The plan relates to the northern hake stock that is found in the Kattegat, Skagerrak, the North Sea, the Channel, waters to the west of Scotland, all around Ireland and in the Bay of Biscay.

The TAC will be set at a level that implies a fishing mortality rate of 0.25 until the target biomass (adult population in the stock) of 140.000 tonnes has been reached.

    Proposal for a Council Regulation fixing for the 2004 fishing year the guide prices and Community producer prices for certain fishery products pursuant to Regulation (EC) N┬░ 104/2000

The Council fixed the guide prices for a specified number of fisheries products of Community importance, as well as the producer price for certain tuna products, for 2004. The Council's decision is very close to the Commission's proposal and follows its rationale to reflect the prevailing market price trends and to discourage withdrawals of fisheries products from the market.

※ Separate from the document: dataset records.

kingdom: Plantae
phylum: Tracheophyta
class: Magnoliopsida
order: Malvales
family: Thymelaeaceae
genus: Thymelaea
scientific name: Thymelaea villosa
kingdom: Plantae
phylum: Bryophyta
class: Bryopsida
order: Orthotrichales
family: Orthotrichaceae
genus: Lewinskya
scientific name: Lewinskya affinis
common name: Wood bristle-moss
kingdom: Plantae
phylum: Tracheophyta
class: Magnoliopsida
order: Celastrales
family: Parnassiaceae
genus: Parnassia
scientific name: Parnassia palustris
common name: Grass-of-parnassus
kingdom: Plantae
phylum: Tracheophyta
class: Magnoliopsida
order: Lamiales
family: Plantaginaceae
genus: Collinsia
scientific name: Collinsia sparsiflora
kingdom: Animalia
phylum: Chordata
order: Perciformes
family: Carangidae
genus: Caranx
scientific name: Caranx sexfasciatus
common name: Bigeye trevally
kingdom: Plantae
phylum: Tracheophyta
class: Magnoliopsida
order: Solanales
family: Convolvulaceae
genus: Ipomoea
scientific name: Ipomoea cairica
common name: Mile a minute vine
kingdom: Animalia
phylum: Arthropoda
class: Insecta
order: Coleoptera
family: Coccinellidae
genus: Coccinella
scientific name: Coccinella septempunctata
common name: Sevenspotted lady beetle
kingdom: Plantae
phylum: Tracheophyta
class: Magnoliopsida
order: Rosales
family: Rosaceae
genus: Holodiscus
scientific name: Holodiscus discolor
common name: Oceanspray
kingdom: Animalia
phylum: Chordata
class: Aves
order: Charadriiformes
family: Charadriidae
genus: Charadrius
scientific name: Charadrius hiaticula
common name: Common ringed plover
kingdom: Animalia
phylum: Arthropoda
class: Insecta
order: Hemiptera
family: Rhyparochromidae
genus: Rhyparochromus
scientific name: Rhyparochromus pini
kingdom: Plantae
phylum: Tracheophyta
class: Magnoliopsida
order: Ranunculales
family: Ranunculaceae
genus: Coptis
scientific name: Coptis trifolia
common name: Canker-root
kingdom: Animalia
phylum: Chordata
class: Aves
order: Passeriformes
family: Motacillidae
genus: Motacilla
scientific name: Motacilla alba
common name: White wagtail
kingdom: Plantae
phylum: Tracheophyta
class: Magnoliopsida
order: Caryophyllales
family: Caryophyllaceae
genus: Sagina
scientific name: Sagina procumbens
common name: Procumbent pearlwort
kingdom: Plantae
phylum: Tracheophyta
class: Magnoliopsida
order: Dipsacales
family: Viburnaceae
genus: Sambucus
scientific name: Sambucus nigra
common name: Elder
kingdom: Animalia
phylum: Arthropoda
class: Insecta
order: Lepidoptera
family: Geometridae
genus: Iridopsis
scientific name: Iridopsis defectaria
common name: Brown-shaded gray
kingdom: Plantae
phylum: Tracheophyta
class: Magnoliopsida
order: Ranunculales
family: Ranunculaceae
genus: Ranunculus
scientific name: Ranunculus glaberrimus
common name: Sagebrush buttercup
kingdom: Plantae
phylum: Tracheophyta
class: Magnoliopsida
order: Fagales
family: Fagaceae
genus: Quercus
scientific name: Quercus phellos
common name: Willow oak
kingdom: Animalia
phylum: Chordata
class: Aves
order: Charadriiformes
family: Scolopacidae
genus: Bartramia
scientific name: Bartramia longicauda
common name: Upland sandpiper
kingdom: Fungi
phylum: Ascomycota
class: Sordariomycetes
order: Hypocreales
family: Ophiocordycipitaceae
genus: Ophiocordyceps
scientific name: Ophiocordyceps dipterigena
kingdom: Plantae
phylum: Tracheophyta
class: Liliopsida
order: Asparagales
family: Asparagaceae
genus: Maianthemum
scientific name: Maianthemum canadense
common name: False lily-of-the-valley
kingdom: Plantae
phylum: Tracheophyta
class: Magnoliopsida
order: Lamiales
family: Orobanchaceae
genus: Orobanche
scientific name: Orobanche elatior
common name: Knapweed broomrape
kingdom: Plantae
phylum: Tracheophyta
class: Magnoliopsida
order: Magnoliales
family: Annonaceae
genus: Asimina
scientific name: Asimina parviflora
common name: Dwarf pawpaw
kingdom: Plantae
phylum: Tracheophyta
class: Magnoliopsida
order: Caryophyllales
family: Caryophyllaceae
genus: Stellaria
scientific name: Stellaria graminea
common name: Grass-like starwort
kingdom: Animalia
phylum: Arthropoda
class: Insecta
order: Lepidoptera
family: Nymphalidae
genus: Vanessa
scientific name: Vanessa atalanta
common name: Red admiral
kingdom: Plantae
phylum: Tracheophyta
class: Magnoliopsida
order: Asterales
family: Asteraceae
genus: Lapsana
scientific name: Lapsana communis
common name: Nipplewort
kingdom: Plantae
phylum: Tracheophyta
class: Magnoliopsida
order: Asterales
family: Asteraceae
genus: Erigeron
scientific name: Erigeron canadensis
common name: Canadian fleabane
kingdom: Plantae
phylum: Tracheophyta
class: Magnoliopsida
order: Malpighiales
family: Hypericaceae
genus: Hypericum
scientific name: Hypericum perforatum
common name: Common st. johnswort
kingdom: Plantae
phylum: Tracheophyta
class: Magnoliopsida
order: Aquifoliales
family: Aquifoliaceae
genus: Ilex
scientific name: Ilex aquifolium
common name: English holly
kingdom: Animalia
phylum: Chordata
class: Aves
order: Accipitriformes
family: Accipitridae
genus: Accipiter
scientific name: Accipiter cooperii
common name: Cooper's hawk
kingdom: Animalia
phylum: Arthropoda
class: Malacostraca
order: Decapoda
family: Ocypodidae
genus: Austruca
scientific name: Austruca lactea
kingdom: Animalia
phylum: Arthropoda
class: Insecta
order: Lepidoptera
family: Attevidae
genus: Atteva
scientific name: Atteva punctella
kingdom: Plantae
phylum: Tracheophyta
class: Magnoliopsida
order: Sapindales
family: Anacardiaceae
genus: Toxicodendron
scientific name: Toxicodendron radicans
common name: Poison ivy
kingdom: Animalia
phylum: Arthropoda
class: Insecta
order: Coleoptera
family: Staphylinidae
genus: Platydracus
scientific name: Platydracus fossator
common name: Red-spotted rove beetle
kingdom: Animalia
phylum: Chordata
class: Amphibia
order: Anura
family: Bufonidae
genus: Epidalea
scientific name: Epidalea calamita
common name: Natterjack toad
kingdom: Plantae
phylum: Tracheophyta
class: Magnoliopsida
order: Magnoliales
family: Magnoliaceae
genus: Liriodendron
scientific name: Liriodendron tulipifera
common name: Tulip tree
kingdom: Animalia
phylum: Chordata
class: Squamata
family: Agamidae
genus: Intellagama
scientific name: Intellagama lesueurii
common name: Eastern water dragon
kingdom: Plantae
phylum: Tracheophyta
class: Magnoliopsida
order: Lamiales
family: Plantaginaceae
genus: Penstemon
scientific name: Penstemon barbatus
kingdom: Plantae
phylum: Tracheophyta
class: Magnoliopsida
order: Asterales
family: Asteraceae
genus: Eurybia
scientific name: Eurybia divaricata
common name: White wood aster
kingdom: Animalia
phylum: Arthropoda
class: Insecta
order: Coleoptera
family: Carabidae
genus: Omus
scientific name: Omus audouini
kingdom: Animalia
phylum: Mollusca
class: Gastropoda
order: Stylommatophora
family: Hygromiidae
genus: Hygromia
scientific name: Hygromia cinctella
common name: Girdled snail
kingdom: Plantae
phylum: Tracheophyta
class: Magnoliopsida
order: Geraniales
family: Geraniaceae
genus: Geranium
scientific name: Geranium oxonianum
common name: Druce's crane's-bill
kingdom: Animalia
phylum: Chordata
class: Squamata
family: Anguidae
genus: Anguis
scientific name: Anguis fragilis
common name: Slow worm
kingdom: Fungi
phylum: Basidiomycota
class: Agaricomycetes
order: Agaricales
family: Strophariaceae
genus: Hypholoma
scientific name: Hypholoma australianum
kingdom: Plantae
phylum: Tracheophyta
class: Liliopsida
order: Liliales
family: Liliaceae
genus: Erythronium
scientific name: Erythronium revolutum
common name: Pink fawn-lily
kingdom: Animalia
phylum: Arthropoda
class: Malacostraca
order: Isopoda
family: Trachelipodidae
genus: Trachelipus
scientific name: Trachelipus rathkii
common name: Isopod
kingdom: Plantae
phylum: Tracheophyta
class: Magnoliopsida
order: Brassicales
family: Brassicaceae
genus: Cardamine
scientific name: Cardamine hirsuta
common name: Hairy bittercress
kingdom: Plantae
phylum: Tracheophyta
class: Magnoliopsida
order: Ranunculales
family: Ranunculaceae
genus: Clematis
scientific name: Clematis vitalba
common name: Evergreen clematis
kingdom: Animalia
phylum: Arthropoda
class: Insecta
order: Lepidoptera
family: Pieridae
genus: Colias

The 2004 decision, therefore, provides for :

  • decreases in the guide price for most white fish species, except for plaice, megrim, whole monkfish, sole and dogfish;

  • increases for most pelagic species, except for herring and Spanish mackerel;

  • decreases for crustaceans, except for edible crabs and nephrops (0%);

  • decreases for a majority of frozen fish species, with the exception of cuttlefish, octopus, squid and prawns;

  • a slight increase in the producer price for yellowfin tuna.

The guide prices fixed annually by the Council are the basis for the operation of the intervention mechanisms (withdrawal prices, selling prices and certain reference prices). They aim to support fishermen income by providing a safety net in the case of market disturbances. The guide prices are based on the average prices over the preceding three years across the EU. Trends in recent production and demand trends as well as the need to avoid withdrawals are taken into account when fixing guide prices.